Peningkatan kasus positif baru serta kematian akibat COVID-19 yang belum tertahan, seharusnya menjadi situasi yang penuh dengan keprihatinan.

“Kebijakan ini adalah kebijakan yang salah, karena secara sadar atau tidak sadar, sengaja atau tidak sengaja, berpotensi menjerumuskan rakyat menjadi korban COVID-19, lebih banyak lagi.”

“Kebijakan pelaksanaan Pilkada ini, dilaksanakan tidak memakai hati yang dingin dan berhati-hati, tetapi menggunakan disorientasi akal dan nafsu kekuasaan semata.”

Pelaksanaan Pilkada di tengah pandemi yang masih agresif, dinilai LP3ES, sebagai kebijakan yang tak bertanggung jawab.

Sebab, tanpa pesta demokrasi, pemerintah sudah gagal mengendalikan penyebaran virus Corona.

LP3ES, bahkan menuding Pilkada serentak, dijalankan tanpa berpikir panjang, dan tak menghitung dampaknya terhadap rakyat.

Implikasi Pilkada serentak, diprediksi, akan besar terhadap pandemi yang semakin meluas.

“Pilkada adalah kegiatan persaingan politik dengan tingkat disorientasi dan tingkat kewarasan yang rendah.”

“Dalam keadaan tanpa pandemi, Pemilu atau pesta demokrasi seperti ini, banyak memakan korban, seperti ratusan petugas yang mati dan berbagai kasus kecelakaan lainnya.”

“Gabungan kondisi psikologis persaingan yang agresif dan pandemi yang semakin meluas, maka jangan berharap rakyat yang waras, akan menjemput pendemi yang terkendali, dan selesai dalam waktu dekat.”
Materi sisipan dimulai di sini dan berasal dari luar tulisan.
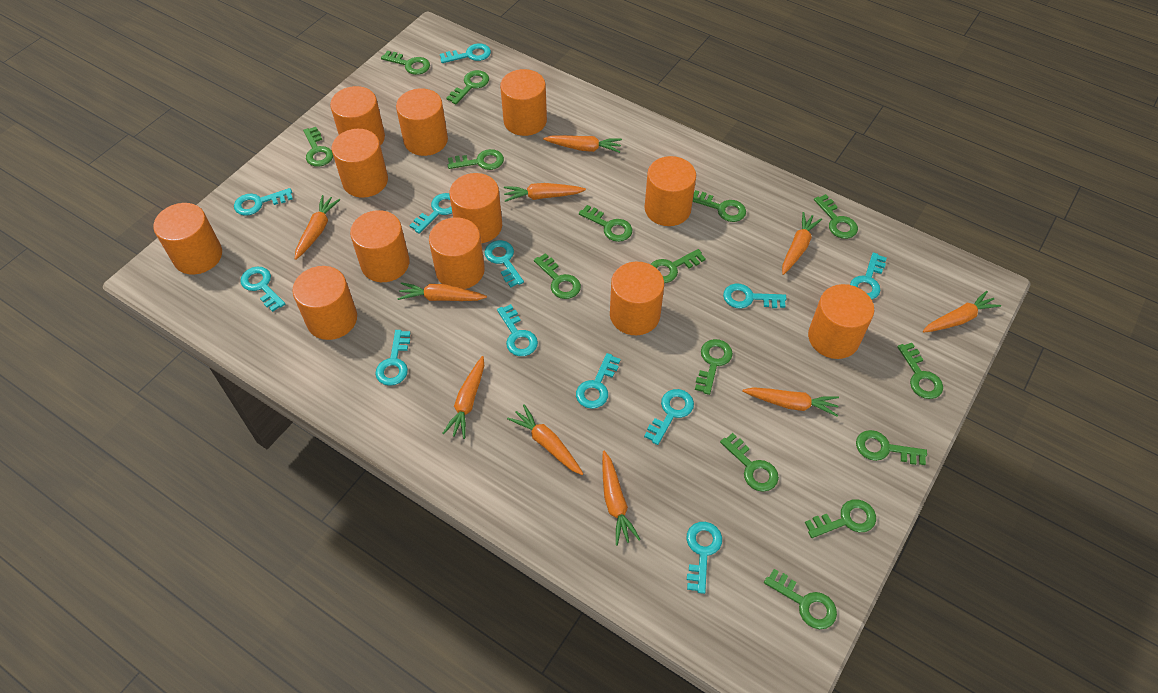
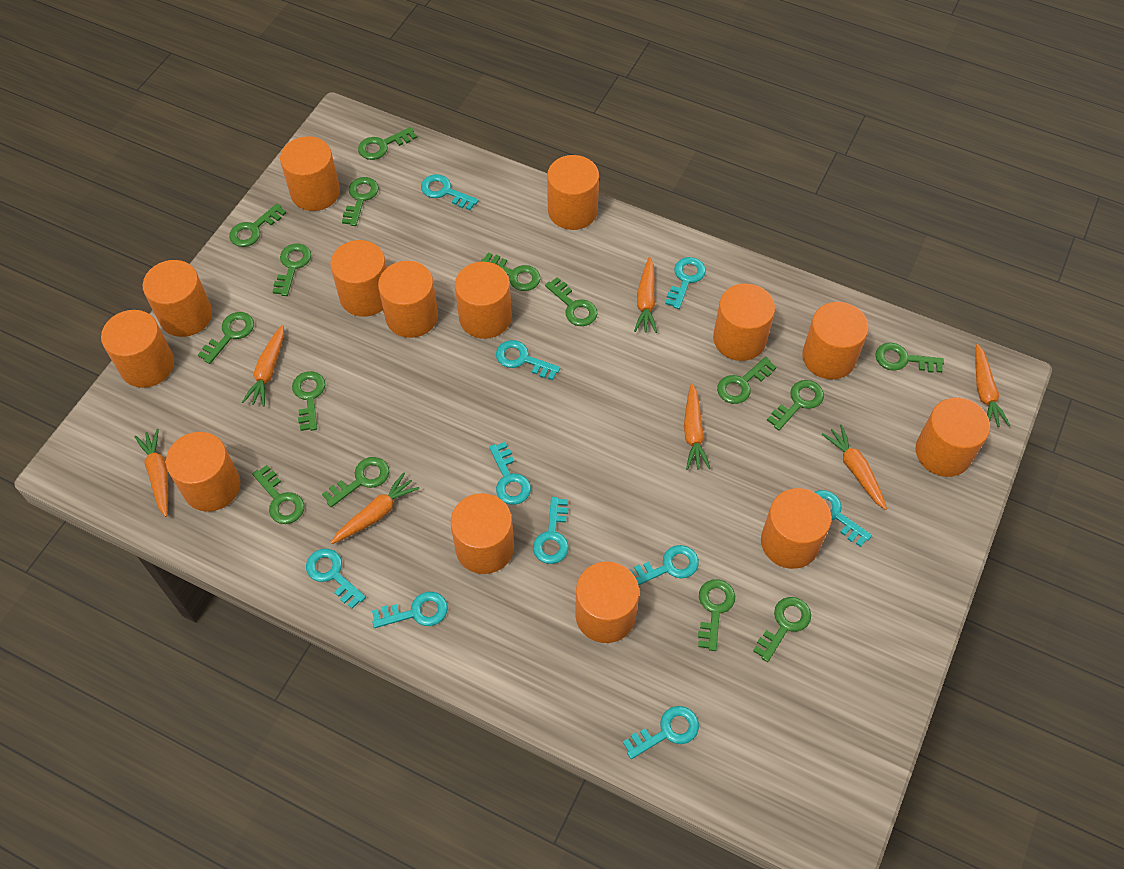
orange carrot: [295,195,340,260] [397,282,487,301] [442,356,484,439] [504,183,586,202] [507,404,583,475] [543,135,622,153] [602,451,641,546] [742,387,839,417] [782,212,822,275] [923,291,1001,333] = 10 -> [134,429,168,517] [242,325,284,407] [331,472,419,544] [634,257,657,333] [684,383,711,470] [822,425,887,510] [975,344,1010,427] = 7
orange cylinder: [153,203,222,275] [292,266,357,340] [330,86,385,146] [332,129,388,198] [350,210,410,282] [396,88,448,156] [429,217,485,289] [449,173,502,243] [500,69,547,136] [610,262,664,335] [644,156,696,226] [808,284,874,359] = 12 -> [101,310,174,388] [143,260,212,337] [166,432,240,512] [280,136,340,211] [330,240,387,317] [378,261,438,338] [451,493,514,574] [455,262,512,339] [547,155,599,230] [575,562,639,643] [713,283,775,361] [761,488,832,569] [802,302,869,380] [916,398,990,477] = 14
turquoise key: [234,188,293,216] [240,267,285,312] [375,330,410,386] [409,193,452,234] [440,43,491,63] [484,240,524,288] [497,304,538,356] [576,353,621,409] [644,389,694,445] [686,522,722,594] [723,284,786,309] [850,253,886,300] = 12 -> [306,549,366,609] [372,592,448,628] [421,174,479,210] [489,442,531,505] [496,340,560,380] [533,497,569,564] [623,706,699,759] [630,545,699,585] [665,257,706,309] [815,490,872,547] = 10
“Pilkada adalah kegiatan super agresif. Ini tidak disadari oleh pemerintah, dan terus dengan otoritasnya yang semakin menumpuk, berdasarkan undang-undang darurat, terus memaksakan kehendak.”

“Perkembangan COVID-19 masih tinggi, tetapi tetap dipaksakan. Pilkada akan meningkatkan perkembangan kasus COVID-19 ini.”

Baca Juga: Selandia Baru Undur Pemilu, Akankah Indonesia Tunda Pilkada?

Sorotan LP3ES, juga mengarah kepada pemerintah yang dinilai sudah kehilangan momentum untuk mengendalikan pandemi.

Golden time pada Maret-Mei lalu, hilang karena pemerintah terus mengelak, bersikap anti-sains, memiliki komunikasi buruk, hingga gagal mengendalikan.

“Semestinya mengobati pandemi pada kesempatan kedua, meskipun diperlukan usaha dan sumber daya yang lebih berat.”

“Tetapi pada kesempatan ini, justru membuat keadaan semakin parah dengan menggelar Pilkada, yang sulit terkendali.”

LP3ES pun membandingkan, Indonesia dengan negara-negara tetangga; Singapura hingga Vietnam, di mana kurva mereka sudah melandai.

Sementara Indonesia? Malah menunjukkan tren peningkatan kasus positif COVID-19.

Fakta-fakta itu, kata LP3ES, seharusnya jadi peringatan nyata, serta teguran keras bagi pemerintah, bahwa kinerja mereka masih sangat buruk dalam melawan COVID-19.

“Ia mestinya menerbitkan kesadaran, dan diikuti tindakan nyata untuk berusaha mengatasi pandemi dengan lebih keras lagi.”

“Memaksakan Pilkada di masa seperti ini, menunjukkan absennya kesadaran itu.”

“Ibarat ungkapan, ‘memiliki mata tapi tak melihat, memiliki telinga tapi tak mendengar, memiliki hati tapi tak merasa’.”

“Dalam keadaan seperti ini, segenap elemen masyarakat sipil dan media, perlu bersama-sama bergandengan tangan.”

“Melakukan konsolidasi, memberikan peringatan untuk menyadarkan pemerintah,” pungkas LP3ES.